So where are they getting their links from, and are there any places that you can replicate to get links from? And then, mostly just ... Again, when it's a big brand you have to do things differently. When it's a smaller company they don't really care and they can create a new website if they have any issues, the work I'm going to do could be different for them.
Bryce Welker: My background, I guess is in SEO. Ninety-five percent of our traffic is from SEO. And back in the day, I built a website and I did not know how to get people to it. The problem was, there was just a lot of information out there on the internet that just isn't very accurate or it's people talking about it, but aren't actually making money. And so I basically took it under my core competency to actually put up, do a bunch of case studies, and a bunch of tests about what does actually work?
What does actually work? The thing about our traffic, is it's highly targeted so we target very, very buyer intensive keywords like best XYZ, top XYZ, review related terms. So the bulk of our traffic isn't from stuff that people aren't just in the informational part of the buying cycle where they're just researching, it's actually where they're at the very end of that funnel where they've got their credit card out. And they just want to know, which one is the best, and how can I compare the best choices side by side? That's kind of where we come in.
G. Weinberg: You know, people do not start traction early enough and this, people really get tripped up at and the way to see this the easiest is to think of the leaky bucket metaphors. So your product is a bucket and it has holes in it when you start because you're just getting started and it's not the perfect product, and customers are leaking out.
And so when people think about getting traction, they think, I've got to wait until I have my product ready to launch till I plug these holes because if I pour customers in the top and customers is usually money, it's just going to flow out and I'm wasting time and effort. And so that's the intuitive response and that's what many of the people do.
Unfortunately, that is the wrong approach because what happens is, if you don't have a cold stream of customers coming through, there is some little traction efforts. It doesn't have to cost a lot, but some amount where you're getting people in the door day by day, you can not really tell where the holes are in your product.
And so what generally happens is, people launch and then they realize that, whoa I have a bunch of other holes and they gotta do two more product development cycles. Whereas, if they started doing traction right from the beginning, or getting a steady stream of customers, when they launch, they can actually hit the ground running. And moreover, it they were doing the testing right, they know what channel to go after. They know what niche to go after and they know what messaging to use.
Casey Winters: The first step is, you have to identify what are pages that you can group together that are fundamentally the same? So in our case, we've talked about it, pins are fundamentally the same type of page. So then, what you have to do is say, okay now I need a mechanism to randomly sample a group of boards out from the rest or randomly sample a group of pins out from the rest. And one of the things you want to be careful about is, not all boards and pins are created equal.

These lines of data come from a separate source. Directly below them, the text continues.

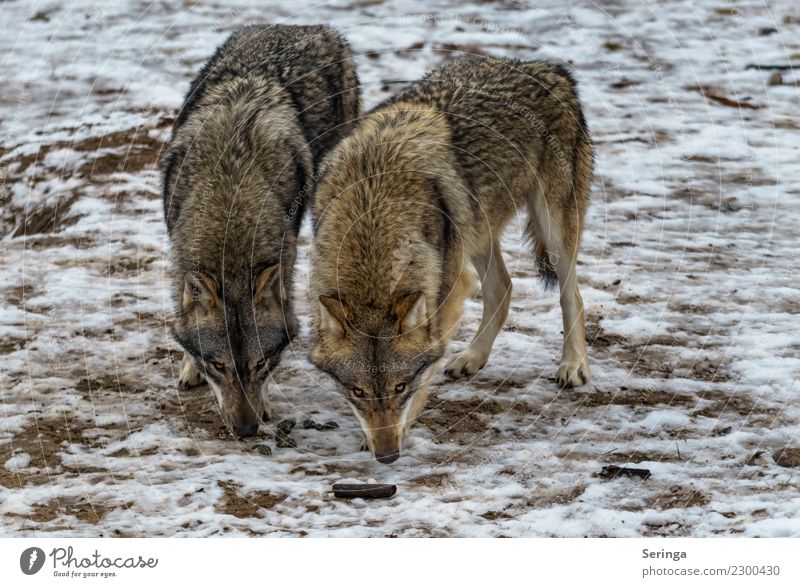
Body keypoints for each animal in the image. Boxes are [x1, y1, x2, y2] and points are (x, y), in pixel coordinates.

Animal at [162, 24, 360, 436]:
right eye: (218, 366)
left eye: (260, 363)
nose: (245, 430)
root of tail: (303, 26)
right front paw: (189, 365)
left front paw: (266, 402)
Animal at [310, 57, 592, 462]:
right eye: (357, 392)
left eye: (400, 387)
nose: (387, 455)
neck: (372, 209)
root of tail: (543, 66)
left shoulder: (445, 290)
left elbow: (428, 362)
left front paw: (405, 427)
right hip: (474, 226)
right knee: (503, 287)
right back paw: (472, 358)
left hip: (550, 227)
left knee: (573, 295)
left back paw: (573, 365)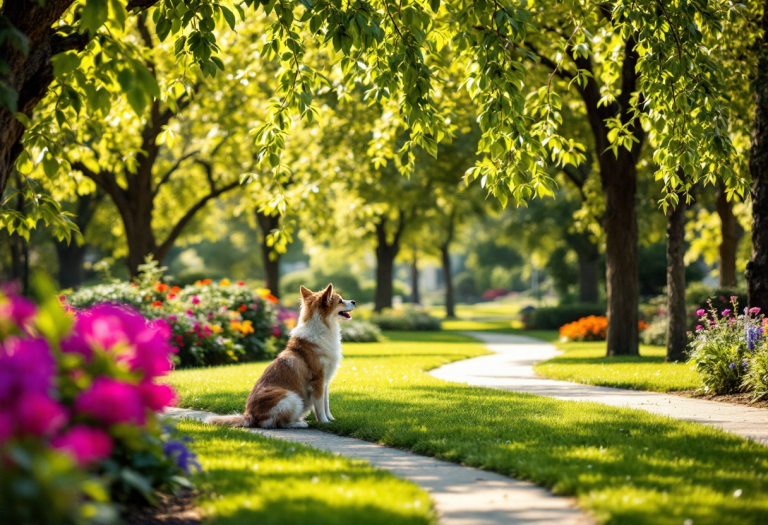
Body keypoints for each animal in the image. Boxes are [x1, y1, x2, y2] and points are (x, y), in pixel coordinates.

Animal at [208, 284, 356, 428]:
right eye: (340, 301)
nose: (354, 301)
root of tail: (250, 416)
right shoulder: (317, 381)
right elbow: (319, 406)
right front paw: (324, 422)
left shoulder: (325, 382)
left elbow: (326, 403)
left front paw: (331, 420)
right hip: (291, 397)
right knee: (277, 423)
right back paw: (299, 424)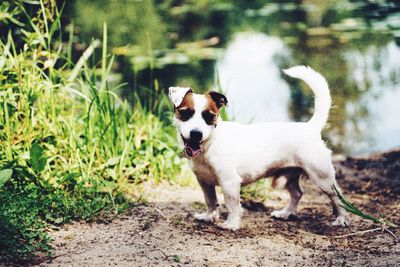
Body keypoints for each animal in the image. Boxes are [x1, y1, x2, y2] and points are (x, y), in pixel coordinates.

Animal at [169, 66, 350, 231]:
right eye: (186, 113)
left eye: (209, 116)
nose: (196, 133)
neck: (210, 143)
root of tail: (310, 127)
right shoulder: (204, 182)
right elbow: (210, 201)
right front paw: (209, 216)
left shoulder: (229, 183)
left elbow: (232, 206)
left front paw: (231, 224)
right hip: (290, 174)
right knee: (297, 193)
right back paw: (286, 213)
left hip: (322, 177)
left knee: (337, 197)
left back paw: (342, 218)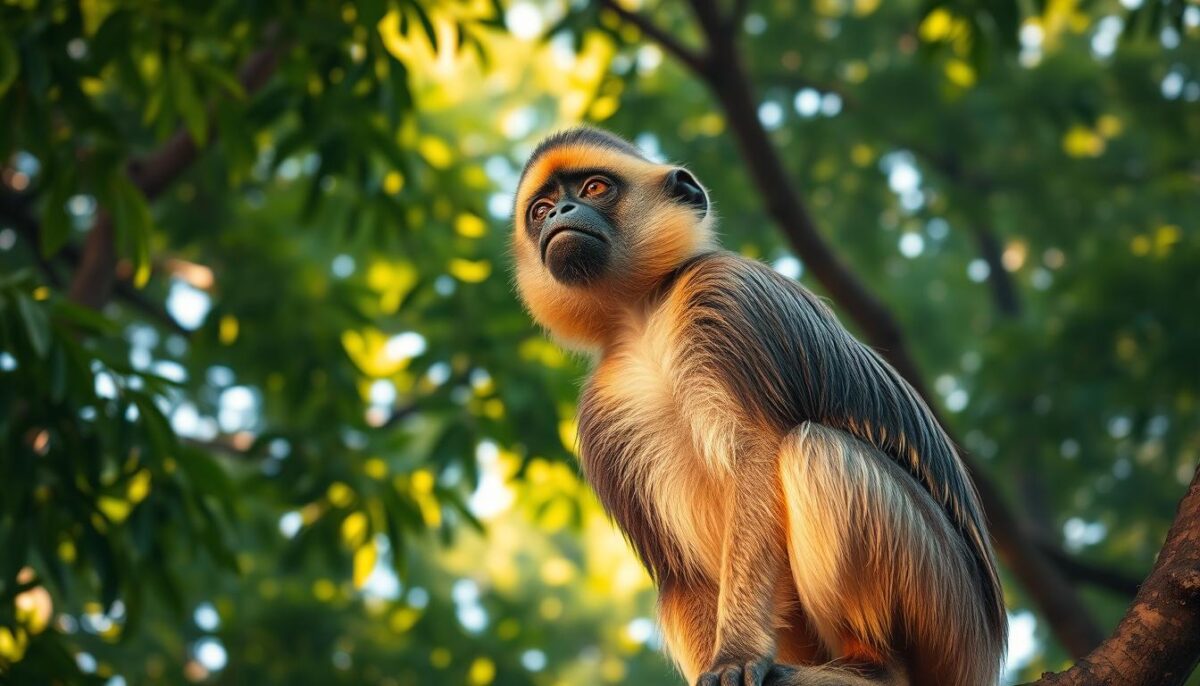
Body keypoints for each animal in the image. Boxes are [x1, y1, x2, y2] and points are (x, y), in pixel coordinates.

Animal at [510, 127, 1006, 686]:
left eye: (595, 187)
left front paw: (736, 654)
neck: (643, 319)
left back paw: (873, 665)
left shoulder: (721, 291)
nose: (561, 211)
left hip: (945, 606)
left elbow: (756, 453)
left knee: (817, 449)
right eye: (541, 209)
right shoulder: (602, 402)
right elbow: (678, 573)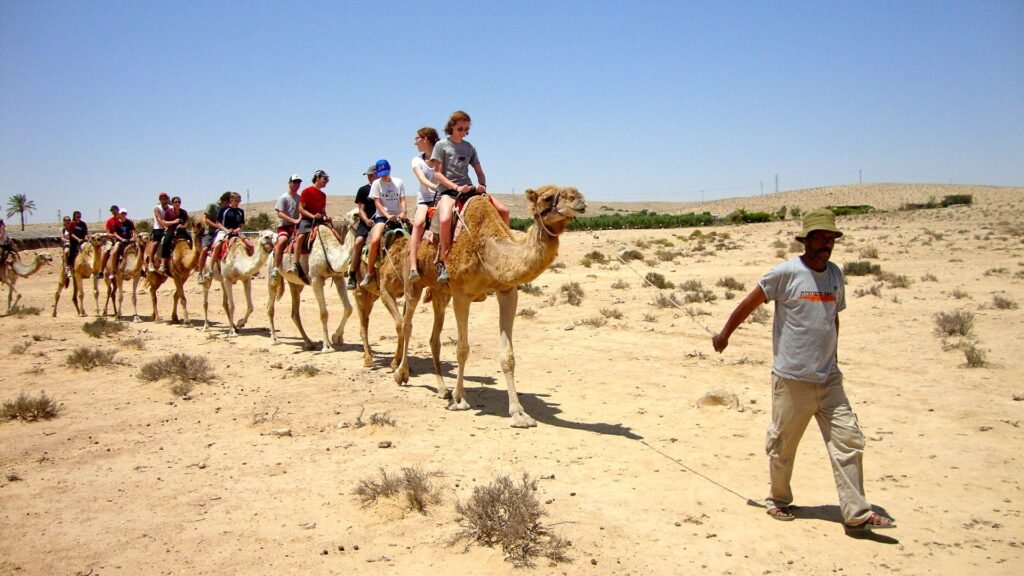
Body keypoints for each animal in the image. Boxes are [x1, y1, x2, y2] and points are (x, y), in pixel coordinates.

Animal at [267, 217, 354, 352]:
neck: (328, 251)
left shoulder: (338, 276)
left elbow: (348, 308)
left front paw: (336, 337)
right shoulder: (316, 280)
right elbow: (324, 313)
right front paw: (327, 346)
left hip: (295, 284)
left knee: (295, 313)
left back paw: (308, 342)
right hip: (272, 274)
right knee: (271, 307)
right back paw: (275, 339)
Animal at [381, 186, 587, 428]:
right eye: (546, 198)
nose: (579, 200)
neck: (489, 250)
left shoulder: (507, 291)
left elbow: (508, 356)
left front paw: (519, 413)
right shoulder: (462, 295)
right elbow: (462, 349)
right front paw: (460, 400)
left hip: (441, 292)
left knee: (434, 338)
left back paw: (443, 389)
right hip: (413, 282)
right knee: (407, 324)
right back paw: (401, 374)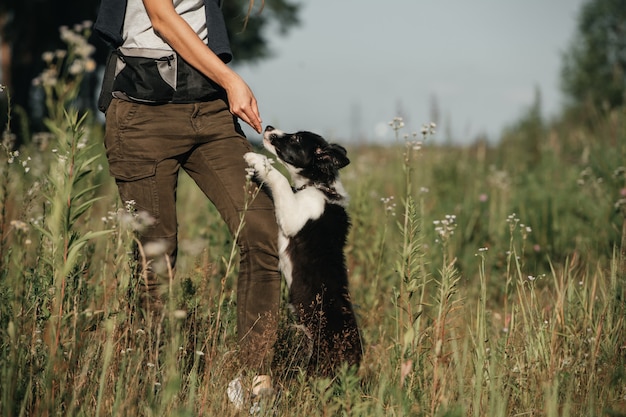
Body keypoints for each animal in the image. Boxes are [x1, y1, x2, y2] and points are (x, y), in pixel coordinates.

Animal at [244, 125, 360, 376]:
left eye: (296, 139)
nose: (268, 127)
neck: (319, 186)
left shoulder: (293, 217)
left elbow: (280, 180)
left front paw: (257, 160)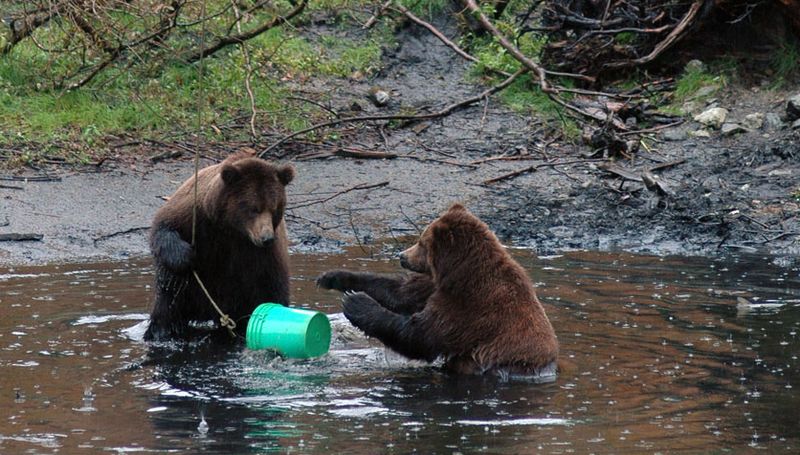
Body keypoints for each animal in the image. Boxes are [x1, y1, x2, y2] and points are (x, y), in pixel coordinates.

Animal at [144, 153, 294, 342]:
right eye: (254, 209)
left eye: (274, 208)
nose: (266, 238)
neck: (232, 229)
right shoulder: (195, 216)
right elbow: (164, 228)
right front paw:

So you want to make sure that you're looking at, topically are they about the same thing? And the other is just kind of general popularity. And what you want to do, is be able to make a change that only a search engine crawler will crawl in the enabled group and not see it on the control group. And then you have to think about what metrics are you really trying to change here?
Typically, it's you're trying to get more traffic from a search engine so we just have a very simple graph that shows the difference in traffic between enabled and control. We run that data down to check for statistical significance. And in our case, we'll typically run the average experiment for three weeks or so. If we're seeing a gain in traffic, we'll ramp up to more pages and finally to 100% of those pages. And if not, we'll shut that experiment down and try something else.